Breeden called it a flawed procedure and feels that eligibility for post-disaster funding should be based on the economic impact of damages on an area, not just a dollar amount.
"What we needed was greater damage before we were going to get the help we needed and that seems arbitrary and unfair," Breeden said. "Whether it’s $1 million or $100 billion, it still means people need help. And that’s what we pay taxes for … because it’s appropriate and needed."
The California Seismic Safety Commission seemed to agree. It has proposed that FEMA base its eligibility thresholds on a percentage of a jurisdiction's annual gross economic product in a report of findings and recommendations from the Ridgecrest earthquakes issued in September.
"One size truly doesn't fit all if you're in a more rural area like Ridgecrest and Trona," said Mike Garnder, chairman of the California Seismic Safety Commission.
Still, Gardner said he was impressed with how the Ridgecrest community responded in the wake of the biggest earthquake in two decades in California.
"Being smaller, less developed and far from resources, they’re used to being innovative and on their own," he said. "I was impressed with how well the community did and the support they gave each other."
For Mayor Breeden, the work still continues, both the structural repairs to buildings and infrastructure and grappling with the psychological toll on the community.

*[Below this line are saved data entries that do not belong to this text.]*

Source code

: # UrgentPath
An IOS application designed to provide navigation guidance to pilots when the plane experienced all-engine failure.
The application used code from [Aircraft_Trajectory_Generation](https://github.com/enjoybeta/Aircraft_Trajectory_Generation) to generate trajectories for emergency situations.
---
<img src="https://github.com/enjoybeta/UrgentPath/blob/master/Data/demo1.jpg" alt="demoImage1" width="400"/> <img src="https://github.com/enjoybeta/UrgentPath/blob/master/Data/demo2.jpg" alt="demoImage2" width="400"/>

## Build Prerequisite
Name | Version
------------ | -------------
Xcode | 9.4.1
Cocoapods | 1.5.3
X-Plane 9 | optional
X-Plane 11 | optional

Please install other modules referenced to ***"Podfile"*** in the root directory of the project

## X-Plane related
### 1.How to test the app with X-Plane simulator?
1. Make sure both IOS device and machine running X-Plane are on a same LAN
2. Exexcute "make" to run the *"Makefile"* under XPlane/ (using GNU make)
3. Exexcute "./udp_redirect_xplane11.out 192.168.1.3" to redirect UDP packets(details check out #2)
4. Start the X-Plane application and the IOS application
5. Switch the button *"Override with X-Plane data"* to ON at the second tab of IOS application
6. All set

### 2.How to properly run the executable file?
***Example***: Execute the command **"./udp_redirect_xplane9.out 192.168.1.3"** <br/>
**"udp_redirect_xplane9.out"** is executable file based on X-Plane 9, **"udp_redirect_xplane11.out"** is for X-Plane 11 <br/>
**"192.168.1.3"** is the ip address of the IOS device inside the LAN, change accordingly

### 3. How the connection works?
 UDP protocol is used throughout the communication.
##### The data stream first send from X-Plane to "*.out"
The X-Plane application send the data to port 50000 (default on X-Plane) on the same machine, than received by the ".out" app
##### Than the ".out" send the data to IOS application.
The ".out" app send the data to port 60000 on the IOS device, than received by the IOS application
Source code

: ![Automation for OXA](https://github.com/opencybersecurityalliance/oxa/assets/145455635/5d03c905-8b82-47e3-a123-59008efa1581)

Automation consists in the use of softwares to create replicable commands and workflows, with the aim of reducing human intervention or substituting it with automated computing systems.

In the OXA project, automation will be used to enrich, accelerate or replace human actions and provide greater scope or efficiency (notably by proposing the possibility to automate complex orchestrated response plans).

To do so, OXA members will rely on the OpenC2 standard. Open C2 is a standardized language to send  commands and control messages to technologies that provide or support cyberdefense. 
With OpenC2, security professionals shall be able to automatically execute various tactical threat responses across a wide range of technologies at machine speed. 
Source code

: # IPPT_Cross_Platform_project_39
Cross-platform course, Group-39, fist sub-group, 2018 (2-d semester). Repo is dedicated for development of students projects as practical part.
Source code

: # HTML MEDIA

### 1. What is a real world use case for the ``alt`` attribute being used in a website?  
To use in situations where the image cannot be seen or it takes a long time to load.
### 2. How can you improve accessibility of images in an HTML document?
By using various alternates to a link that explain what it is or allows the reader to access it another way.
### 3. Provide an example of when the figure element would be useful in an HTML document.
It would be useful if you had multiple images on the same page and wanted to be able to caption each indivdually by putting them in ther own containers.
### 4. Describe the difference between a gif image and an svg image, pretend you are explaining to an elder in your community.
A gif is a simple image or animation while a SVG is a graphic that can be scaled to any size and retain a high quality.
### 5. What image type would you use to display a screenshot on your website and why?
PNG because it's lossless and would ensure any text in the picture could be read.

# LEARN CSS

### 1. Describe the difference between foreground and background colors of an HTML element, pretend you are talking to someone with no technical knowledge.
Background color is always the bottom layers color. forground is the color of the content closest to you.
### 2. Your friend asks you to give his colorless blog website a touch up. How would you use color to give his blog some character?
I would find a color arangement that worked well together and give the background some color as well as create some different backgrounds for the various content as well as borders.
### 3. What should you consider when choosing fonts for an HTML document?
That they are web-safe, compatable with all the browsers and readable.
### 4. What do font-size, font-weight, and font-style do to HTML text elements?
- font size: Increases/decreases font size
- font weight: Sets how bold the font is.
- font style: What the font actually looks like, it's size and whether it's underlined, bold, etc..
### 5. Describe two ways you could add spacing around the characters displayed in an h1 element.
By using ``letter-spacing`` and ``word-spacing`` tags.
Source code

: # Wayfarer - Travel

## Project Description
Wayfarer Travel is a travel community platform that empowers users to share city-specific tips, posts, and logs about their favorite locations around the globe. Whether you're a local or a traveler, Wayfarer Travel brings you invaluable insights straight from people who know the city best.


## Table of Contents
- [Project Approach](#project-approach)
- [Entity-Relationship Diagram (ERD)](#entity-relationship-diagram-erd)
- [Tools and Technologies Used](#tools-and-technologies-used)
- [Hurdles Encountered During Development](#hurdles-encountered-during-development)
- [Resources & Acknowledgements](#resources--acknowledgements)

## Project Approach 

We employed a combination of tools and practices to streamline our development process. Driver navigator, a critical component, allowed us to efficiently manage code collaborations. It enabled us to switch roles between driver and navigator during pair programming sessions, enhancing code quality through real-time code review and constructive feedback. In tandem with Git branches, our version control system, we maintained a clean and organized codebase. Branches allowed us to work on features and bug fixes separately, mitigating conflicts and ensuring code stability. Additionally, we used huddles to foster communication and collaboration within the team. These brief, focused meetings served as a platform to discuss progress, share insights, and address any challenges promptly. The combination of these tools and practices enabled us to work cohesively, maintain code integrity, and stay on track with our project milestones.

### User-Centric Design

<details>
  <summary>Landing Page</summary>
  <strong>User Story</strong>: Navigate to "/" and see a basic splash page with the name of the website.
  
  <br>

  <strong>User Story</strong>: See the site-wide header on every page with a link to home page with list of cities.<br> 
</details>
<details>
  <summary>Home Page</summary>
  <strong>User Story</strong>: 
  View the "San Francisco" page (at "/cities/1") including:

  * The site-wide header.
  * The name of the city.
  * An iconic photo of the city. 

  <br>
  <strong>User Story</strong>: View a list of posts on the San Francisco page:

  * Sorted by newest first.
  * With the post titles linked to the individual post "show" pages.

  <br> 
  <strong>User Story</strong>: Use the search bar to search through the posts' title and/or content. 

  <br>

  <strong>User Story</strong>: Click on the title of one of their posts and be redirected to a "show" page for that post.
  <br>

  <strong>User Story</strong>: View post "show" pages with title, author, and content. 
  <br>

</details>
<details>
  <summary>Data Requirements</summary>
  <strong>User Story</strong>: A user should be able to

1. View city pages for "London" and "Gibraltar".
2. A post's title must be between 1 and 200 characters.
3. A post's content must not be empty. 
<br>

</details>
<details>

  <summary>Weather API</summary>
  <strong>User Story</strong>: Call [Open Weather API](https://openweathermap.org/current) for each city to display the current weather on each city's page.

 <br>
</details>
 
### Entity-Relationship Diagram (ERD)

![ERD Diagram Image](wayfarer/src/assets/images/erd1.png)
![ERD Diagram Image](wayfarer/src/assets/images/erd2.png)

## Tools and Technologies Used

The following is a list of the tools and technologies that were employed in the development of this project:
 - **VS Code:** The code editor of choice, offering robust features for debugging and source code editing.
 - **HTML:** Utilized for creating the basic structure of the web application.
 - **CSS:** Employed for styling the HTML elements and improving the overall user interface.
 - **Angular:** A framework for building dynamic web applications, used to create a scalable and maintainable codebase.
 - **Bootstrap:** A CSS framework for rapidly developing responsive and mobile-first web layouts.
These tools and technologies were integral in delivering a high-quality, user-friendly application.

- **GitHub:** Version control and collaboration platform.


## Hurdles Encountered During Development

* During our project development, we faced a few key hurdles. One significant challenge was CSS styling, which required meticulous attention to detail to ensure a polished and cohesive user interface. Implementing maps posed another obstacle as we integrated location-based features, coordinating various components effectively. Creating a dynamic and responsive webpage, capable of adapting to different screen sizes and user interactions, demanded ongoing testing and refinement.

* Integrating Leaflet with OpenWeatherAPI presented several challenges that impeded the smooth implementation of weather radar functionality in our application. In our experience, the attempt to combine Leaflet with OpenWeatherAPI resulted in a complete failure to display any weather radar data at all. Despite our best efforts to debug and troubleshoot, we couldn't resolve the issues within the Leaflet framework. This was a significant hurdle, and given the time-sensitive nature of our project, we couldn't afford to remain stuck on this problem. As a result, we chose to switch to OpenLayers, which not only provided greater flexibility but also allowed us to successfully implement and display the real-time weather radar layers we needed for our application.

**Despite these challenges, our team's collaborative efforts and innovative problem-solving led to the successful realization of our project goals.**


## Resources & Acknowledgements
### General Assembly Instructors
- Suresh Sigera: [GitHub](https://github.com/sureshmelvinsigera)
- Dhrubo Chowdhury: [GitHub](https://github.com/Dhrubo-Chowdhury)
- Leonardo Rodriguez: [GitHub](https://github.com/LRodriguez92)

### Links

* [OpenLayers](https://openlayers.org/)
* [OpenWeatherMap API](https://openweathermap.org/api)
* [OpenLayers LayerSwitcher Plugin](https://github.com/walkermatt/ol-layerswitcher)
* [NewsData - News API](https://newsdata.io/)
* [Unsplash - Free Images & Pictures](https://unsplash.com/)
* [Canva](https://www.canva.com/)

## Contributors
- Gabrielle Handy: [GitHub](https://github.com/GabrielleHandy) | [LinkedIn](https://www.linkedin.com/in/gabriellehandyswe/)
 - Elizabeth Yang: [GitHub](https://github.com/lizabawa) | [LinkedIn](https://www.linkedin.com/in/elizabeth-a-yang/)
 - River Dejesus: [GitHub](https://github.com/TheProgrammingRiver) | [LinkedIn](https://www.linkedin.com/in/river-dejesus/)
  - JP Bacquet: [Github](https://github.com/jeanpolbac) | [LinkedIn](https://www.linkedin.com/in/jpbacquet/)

She recalled the families that sought refuge at the city's community center and how the children loved it at first. But after 36 hours, homesickness set in and Breeden remembered one little boy crying to his mom that he wanted to go home.
"That’s what I don’t think everybody has recovered from," she said, "watching your kid cry because they can’t go home."
Six months later, Ridgecrest has unmet needs and unfulfilled expectations, Breeden said.
"Yet, we are OK," she said. "We are working together and that’s what makes this community unique."